**Task directions:** The expected answer is a bare count of the lines in the data below that contain "showOnlyCurrent".

**Record set:**
┄┄┄┄┄┄┄┄┄┄

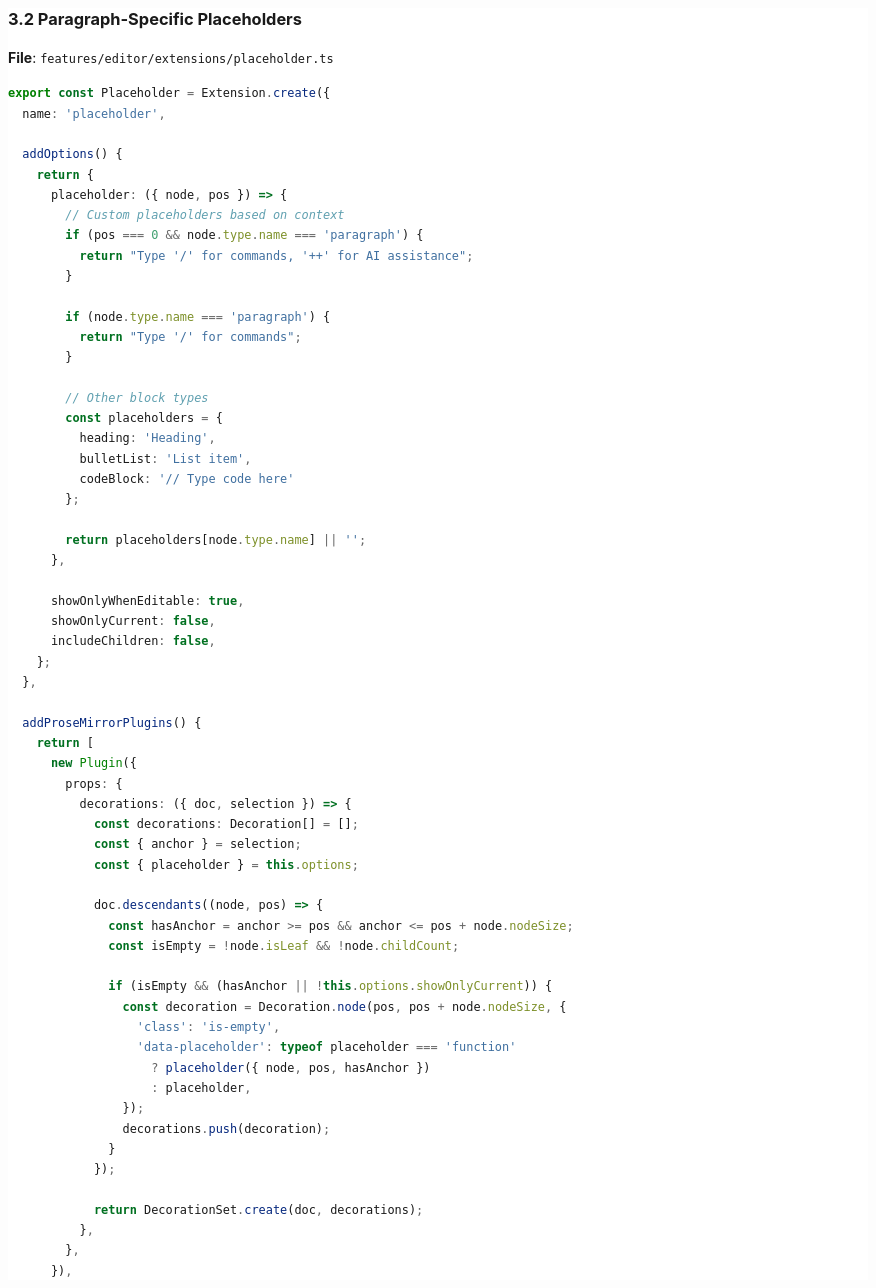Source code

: ### 3.2 Paragraph-Specific Placeholders
**File**: `features/editor/extensions/placeholder.ts`

```typescript
export const Placeholder = Extension.create({
  name: 'placeholder',
  
  addOptions() {
    return {
      placeholder: ({ node, pos }) => {
        // Custom placeholders based on context
        if (pos === 0 && node.type.name === 'paragraph') {
          return "Type '/' for commands, '++' for AI assistance";
        }
        
        if (node.type.name === 'paragraph') {
          return "Type '/' for commands";
        }
        
        // Other block types
        const placeholders = {
          heading: 'Heading',
          bulletList: 'List item',
          codeBlock: '// Type code here'
        };
        
        return placeholders[node.type.name] || '';
      },
      
      showOnlyWhenEditable: true,
      showOnlyCurrent: false,
      includeChildren: false,
    };
  },
  
  addProseMirrorPlugins() {
    return [
      new Plugin({
        props: {
          decorations: ({ doc, selection }) => {
            const decorations: Decoration[] = [];
            const { anchor } = selection;
            const { placeholder } = this.options;
            
            doc.descendants((node, pos) => {
              const hasAnchor = anchor >= pos && anchor <= pos + node.nodeSize;
              const isEmpty = !node.isLeaf && !node.childCount;
              
              if (isEmpty && (hasAnchor || !this.options.showOnlyCurrent)) {
                const decoration = Decoration.node(pos, pos + node.nodeSize, {
                  'class': 'is-empty',
                  'data-placeholder': typeof placeholder === 'function'
                    ? placeholder({ node, pos, hasAnchor })
                    : placeholder,
                });
                decorations.push(decoration);
              }
            });
            
            return DecorationSet.create(doc, decorations);
          },
        },
      }),
```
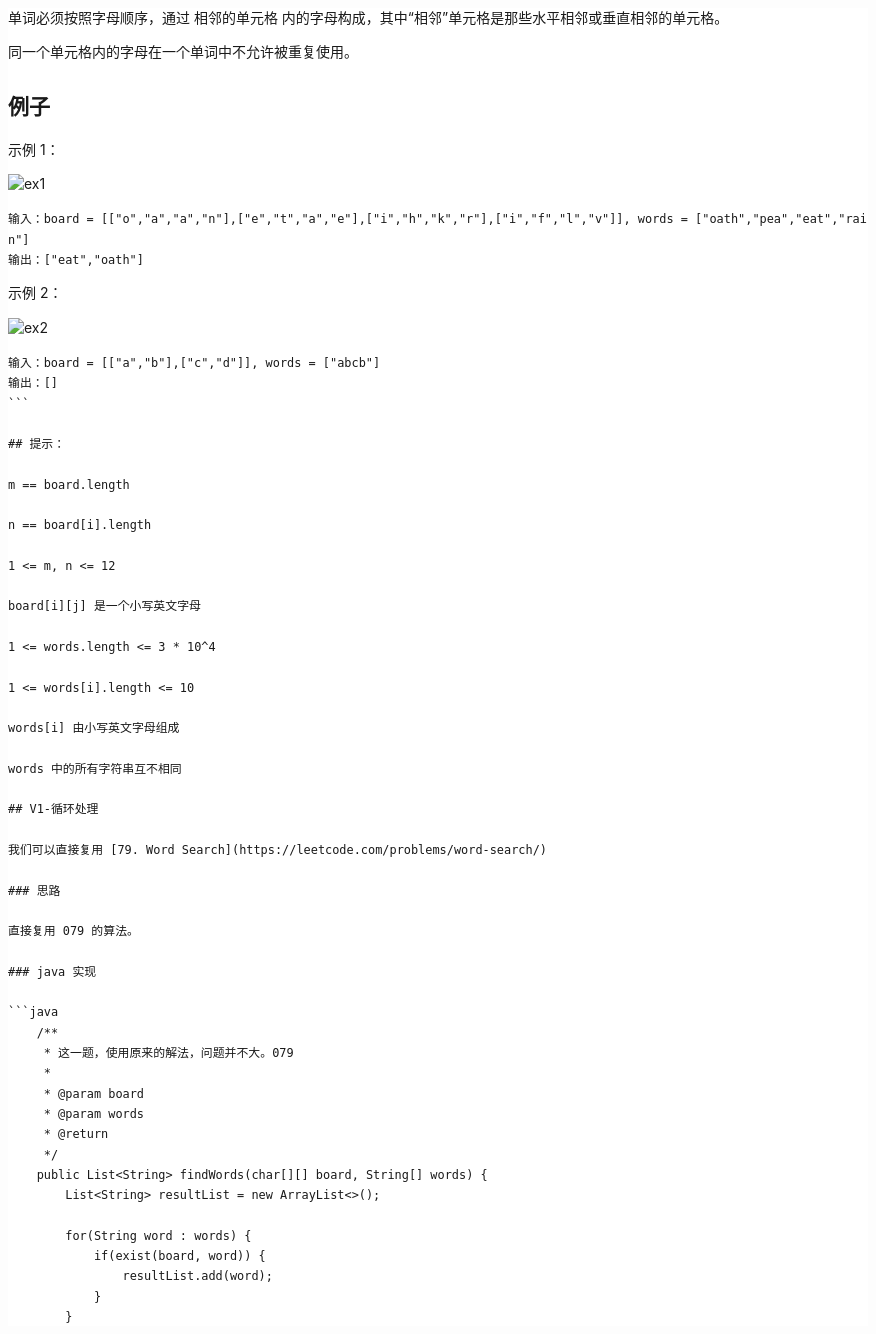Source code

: 单词必须按照字母顺序，通过 相邻的单元格 内的字母构成，其中“相邻”单元格是那些水平相邻或垂直相邻的单元格。

同一个单元格内的字母在一个单词中不允许被重复使用。

## 例子

示例 1：

![ex1](https://assets.leetcode.com/uploads/2020/11/07/search1.jpg)

```
输入：board = [["o","a","a","n"],["e","t","a","e"],["i","h","k","r"],["i","f","l","v"]], words = ["oath","pea","eat","rain"]
输出：["eat","oath"]
```

示例 2：

![ex2](https://assets.leetcode.com/uploads/2020/11/07/search2.jpg)

```
输入：board = [["a","b"],["c","d"]], words = ["abcb"]
输出：[]
``` 

## 提示：

m == board.length

n == board[i].length

1 <= m, n <= 12

board[i][j] 是一个小写英文字母

1 <= words.length <= 3 * 10^4

1 <= words[i].length <= 10

words[i] 由小写英文字母组成

words 中的所有字符串互不相同

## V1-循环处理

我们可以直接复用 [79. Word Search](https://leetcode.com/problems/word-search/)

### 思路

直接复用 079 的算法。

### java 实现

```java
    /**
     * 这一题，使用原来的解法，问题并不大。079
     *
     * @param board
     * @param words
     * @return
     */
    public List<String> findWords(char[][] board, String[] words) {
        List<String> resultList = new ArrayList<>();

        for(String word : words) {
            if(exist(board, word)) {
                resultList.add(word);
            }
        }
```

┄┄┄┄┄┄┄┄┄┄

**Response to the task:** 2